When I recently received my review copy of Wine Folly Magnum Edition, I was taken aback by the sheer beauty of the book’s cover design. I know that you should not judge a book by its cover (or a wine by its label), but dang, this is a beautiful book. The good news is that it only gets better inside. This book is a plethora of outstanding content, a fantastic resource for the wine novice to expert. With the assumption that one does not know anything about wine, this book starts at the beginning, then breaks this wealth of information into manageable chunks, presenting it to the reader in an aesthetically pleasing, colorful, and easy-to-follow design. While I am thankful for my more formal wine certification program, I must confess that if the content had been presented the Wine Folly way, learning would have been much more fun.

This sample copy of the book left me wanting to know more about Wine Folly – the brand, the books, and the website – so I contacted Avery Books, a division of Penguin Random House, to schedule an interview with author and designer, Madeline Puckette. When you read Madeline’s answers, you will understand why Wine Folly is such a delight in every way, and why you need Wine Folly Magnum Edition in your book collection.

When did you fall in love with wine? Was there a wine moment and/or a special wine?

Wine found its way into my life in stages.  That said, I did have an “aha” wine.  It was a $13 bottle of Côtes du Rhône from the 2005 vintage. Not at all fancy. My boyfriend and I sat there sniffing it, trying to pick out fruit flavors and nothing fit.  Suddenly, he blurted out “olives!” and my mind was blown. Who knew wine could be savory?
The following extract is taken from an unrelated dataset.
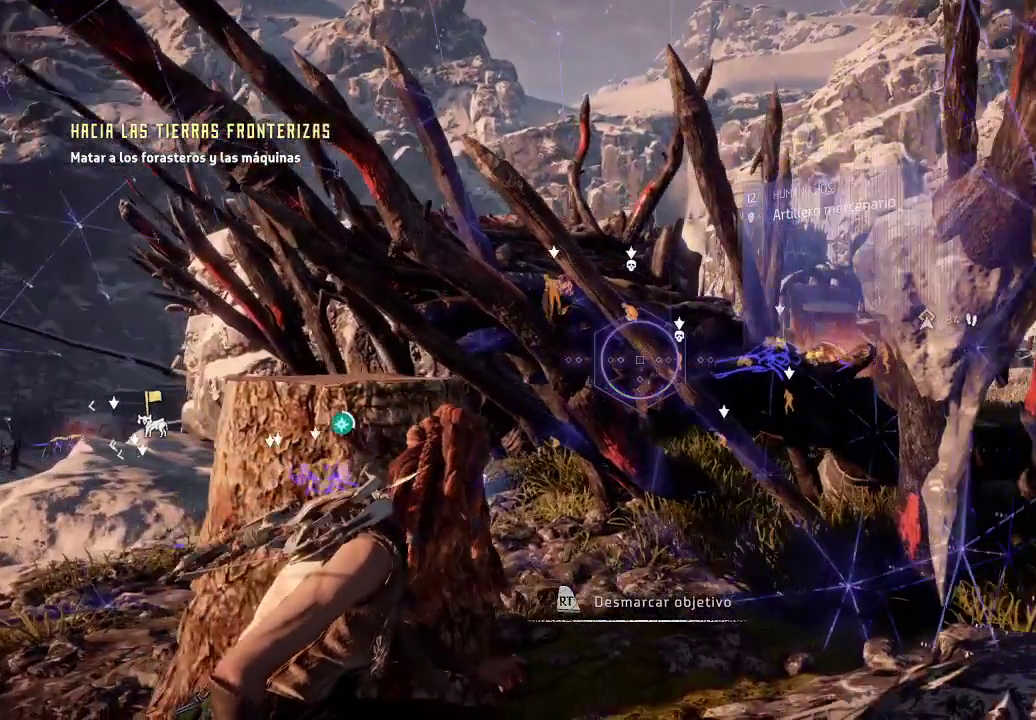
{"buttons": [], "left_stick": "center", "right_stick": "center", "events": []}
I tried to buy more but the vintage sold out and the next vintage tasted gnarly. (and not in a good way.) That experience taught me about vintage variation, French “terroir,” and active wine tasting all in one fell swoop!
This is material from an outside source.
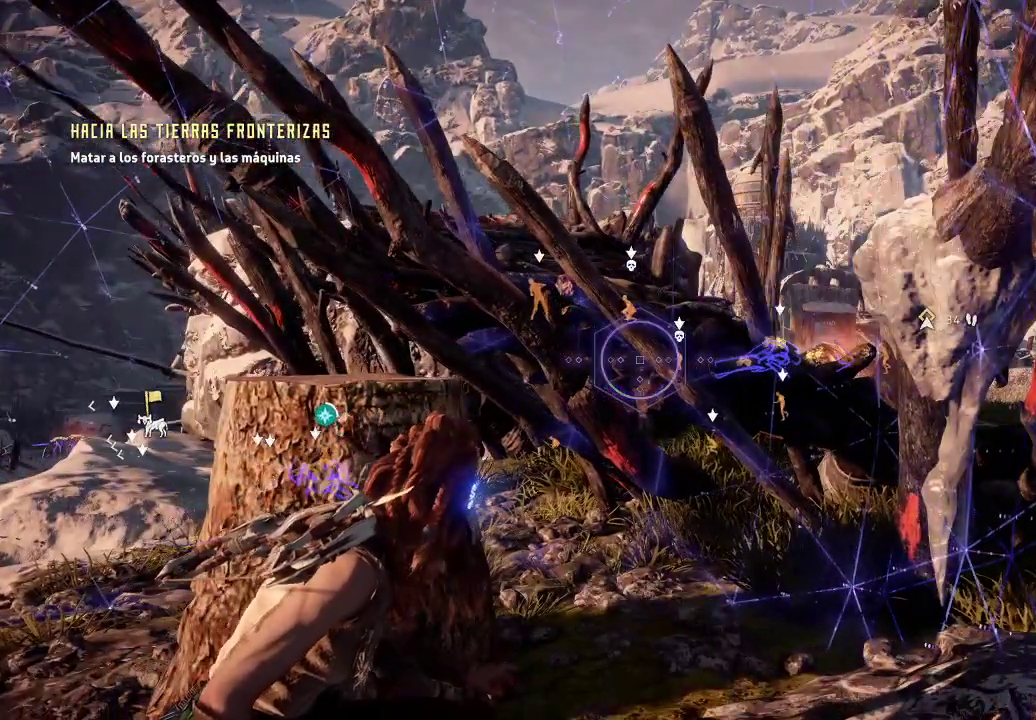
{"buttons": [], "left_stick": "center", "right_stick": "up-left", "events": [[17, "right_stick", "right"], [100, "right_stick", "up"], [183, "right_stick", "up-left"]]}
What other wine industry roles have you held prior to Wine Folly?

Prior to starting Wine Folly, I worked in restaurants including several steakhouses, a French restaurant, a wine bar with 50 wines by the glass, a cool chef-driven spot (Poppy in Seattle), and even at a large casino hotel. (You’ve never seen a hotel until you’ve seen their laundry!)
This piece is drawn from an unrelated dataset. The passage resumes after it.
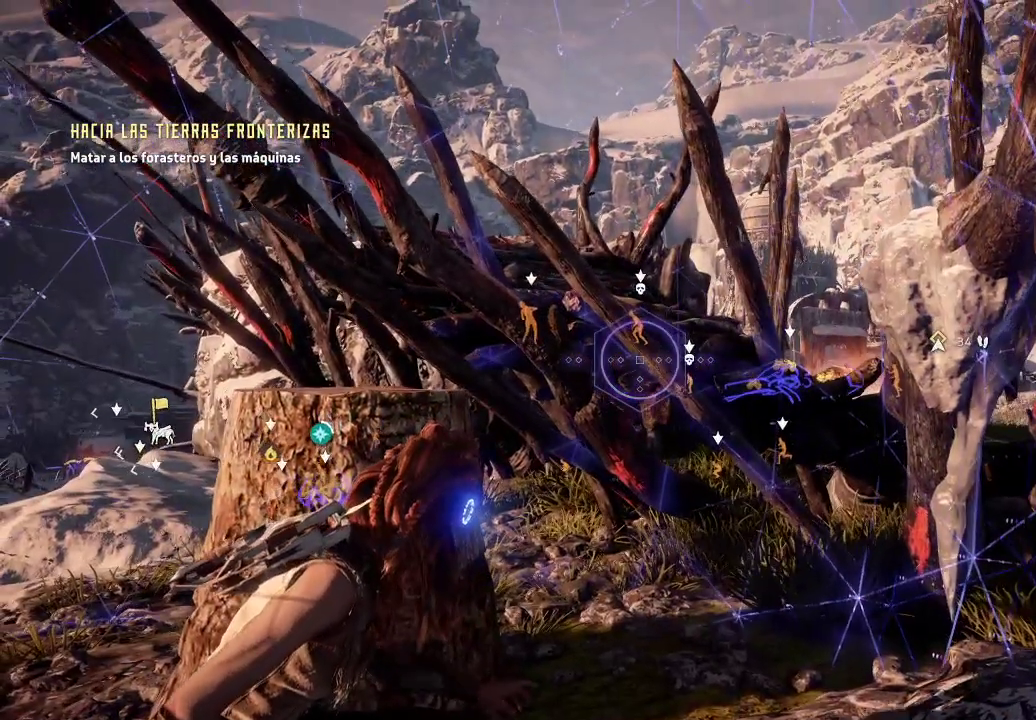
{"buttons": [], "left_stick": "center", "right_stick": "center", "events": [[50, "right_stick", "up"], [300, "right_stick", "center"]]}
I absolutely love working the floor. It’s exhausting and exhilarating all at once. The people who work in hospitality are some of the coolest people to work alongside.

What made you decide to share your knowledge of wine with the world? Was there a void you wanted to fill regarding wine education?

When I became certified in 2010 I was at odds with my level of wine smarts versus other people. It’s like knowing how to speak another language but not having anyone to talk to. And, at certified level, you’re still trying to practice. So, I started Wine Folly to bridge my knowledge to others. To practice communicating. As a communicator, I’m not particularly adept with words, but if you ask me to draw something… This is where I shine.

 What is the history/story and philosophical approach behind Wine Folly both the website and books?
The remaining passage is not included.